Ta klęska to żyła złota dla stacji informacyjnej takiej jak TVN24. Co można było zrobić? Wsiąść z pasażerami do pociągu, zaryzykować jazdę w stronę Warszawy lub w jakimkolwiek innym kierunku. I wczuć się w ich sytuację. Zmarznąć z nimi na kość. Sprawdzić z ukrytą kamerą czy podają herbatę. Zrobić dobre ujęcia z pędzącej przez śniegi lokomotywy. Pojechać na stację postojową, gdzie pociągi przygotowuje się do drogi. Żeby nie było za daleko: na Olszynce Grochowskiej w Warszawie, skąd można pokazać telewidzom jak kolejarze skuwają tony lodu spod każdego pociągu – sam pewnie wzruszyłbym na tę pracę ramionami, gdybym sam nie zobaczył ile kosztuje wysiłku i jak jest ciężka; dodatkowo – arcyciekawe telewizyjne ujęcia. Można użyć „Błękitnego”, o ile warunki pozwolą, i sprawdzić jak wygląda sytuacja na Centralnej Magistrali Kolejowej. Można usiąść do spokojnej rozmowy z kierownikiem pociągu – i zapytać jak reagują pasażerowie, gdy on, po ludzku, nie wie jak długo będzie stał w szczerym polu, bo nikt mu takiej informacji przekazać nie może, nie od razu. Można przejechać się pociągiem naprawczym sieci trakcyjnej i zrobić świetne zdjęcia z platformy – pokazując, że świat kolejowy nie śpi, że coś robi. I można pokazać jeszcze kilkadziesiąt innych kadrów, żeby dochować zasadzie dziennikarskiego obiektywizmu i dać widzom pełny przekaz – oto jak wygląda męska walka z żywiołem.
Dopiero z takim obrazem można zestawić wszelką naszą niemoc, nerwy podróżnych, opóźnienia, siłę żywiołu.

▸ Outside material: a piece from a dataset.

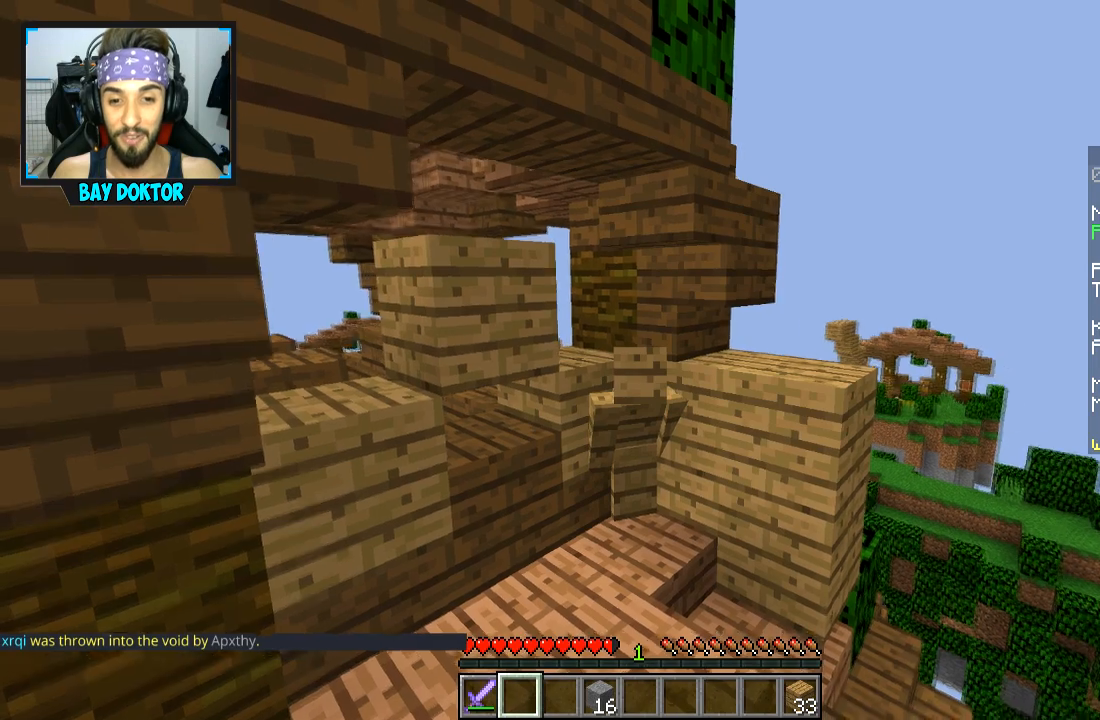
{"keys": [], "mouse": [], "events": [[300, "s", "down"], [451, "s", "up"]]}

Nie bronię przewoźników ani zarządcy infrastruktury, bo oni potrafią obronić się sami. Mam świadomość, że nie jesteśmy dobrze przygotowani do sytuacji kryzysowych, że nasz system informacji w takich momentach nie jest wydolny, że trzeba brać przykład choćby z Telekomunikacji Polskiej, która pod tym względem zrobiła duży krok do przodu – wszystko to ciągle czeka naprawy. Ale trudno mi zrozumieć łatwość, z jaką dziennikarze informacyjni poddają się tezie, że wszystko i zawsze jest winą złej kolei, że w każdym przypadku można nam dorobić gębę kretyna, nieudacznika lub nieroba. Czasami mi się wydaje, że w budowaniu najwyższych poziomów profesjonalizmu obie strony – i kolej, i opisujący ją dziennikarze – ciągle mają sporo do zrobienia.

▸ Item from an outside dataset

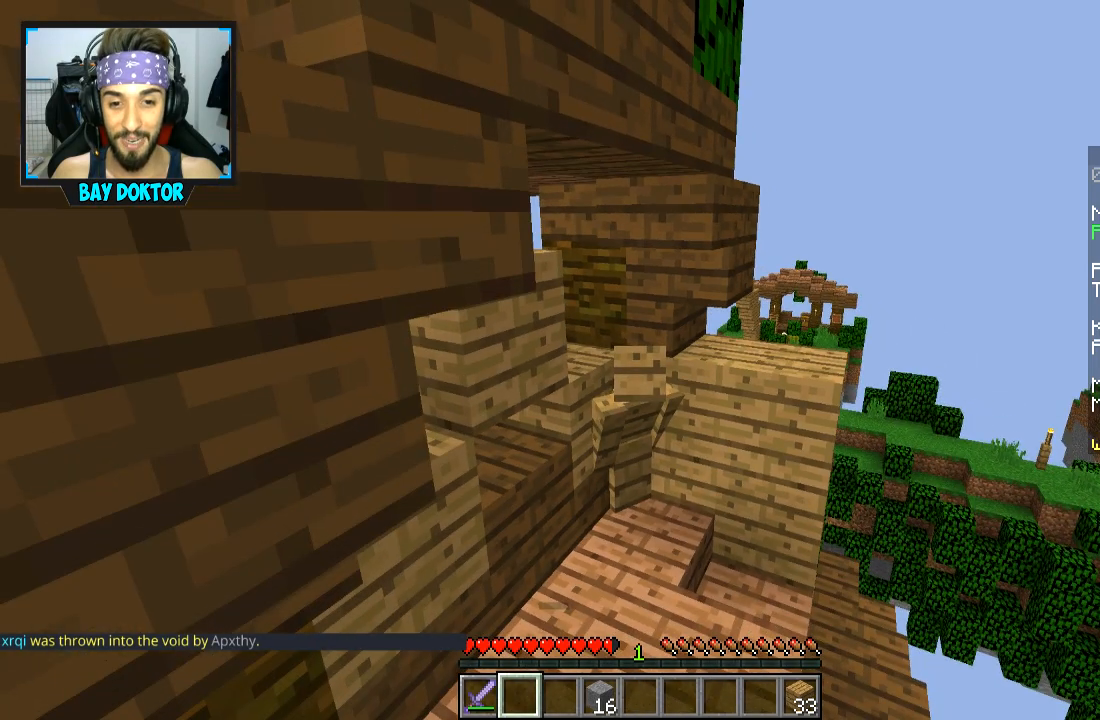
{"keys": [], "mouse": [], "events": []}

A przy okazji co się dzieje z tymi parowozami, które są odstawione w rezerwie strategiczne i utrzymywane by w razie czego w sezonie zimowym w 12 godzin można je ponownie uruchomić?
A przy okazji jest po to się organizuje zimę by były utrudnienia (nie pamiętam z czego to cytat, ale kiedyś taka kwestia padła).
_________________ Posiadanie Gdańska jest ważniejsze od wszystkich pieniędzy.
Tyle, że telekomunikacja zrobiła krok do przodu bo można było wszystko i wszystkich wziąć za mordę w jednym decyzyjnym miejscu. Później konkurencja w postaci GSM'ów (czyli zewnętrznego kapitału który można było inwestować bez zbytniego wikłania się w układy dotyczące korzystania z istniejącej infastruktury) wymusiła powstanie normalnego regulatora i interes się kręci.
Jacek Prześluga na swym blogu, bo w mediach relacji z wczorajszego spotkania sztabu kryzysowego z dziennikarzami nie widać:
Chyba nie mam dość siły na polemikę:wstałem o 4.55, właśnie wróciłem do domu i lekko nie żyję, ale spróbuję pokrótce objaśnić. Nic nas nie tłumaczy. Żadna zima. Nie tłumaczyłem więc problemów dwudziestoletnimi zapóźnieniami, mówiłem o zbiegu trudnych okoliczności - mżawka, która non stop opada i zamarza, śnieg, który sypie jak wariat, jakieś zwalone drzewa, awaria lokomotyw, nerwy ludzi - i do tego trwałe niedoinwestowanie.
Brakuje lokomotyw rezerwowych, sprawnych wagonów, systemu informatycznego. Brakuje podgrzewanych zwrotnic, ludzi, nowoczesnych pociągów sieciowych, które pozwalają dokonywać szybkich i sprawnych napraw sieci. Jak wszystko jest w normie, na liniach zdarza się kilka takich zdarzeń dziennie - i kolej, każda kolej, opanowuje je z łatwością. Ale tu było trzysta zdarzeń w dwa dni, a jedno kubek w kubek podobne do drugiego - ekstremalne. Niby pracuje 7 tysięcy ludzi, kilkadziesiąt lokomotyw przeciera szlaki, są 23 pociągi sieciowe, ale...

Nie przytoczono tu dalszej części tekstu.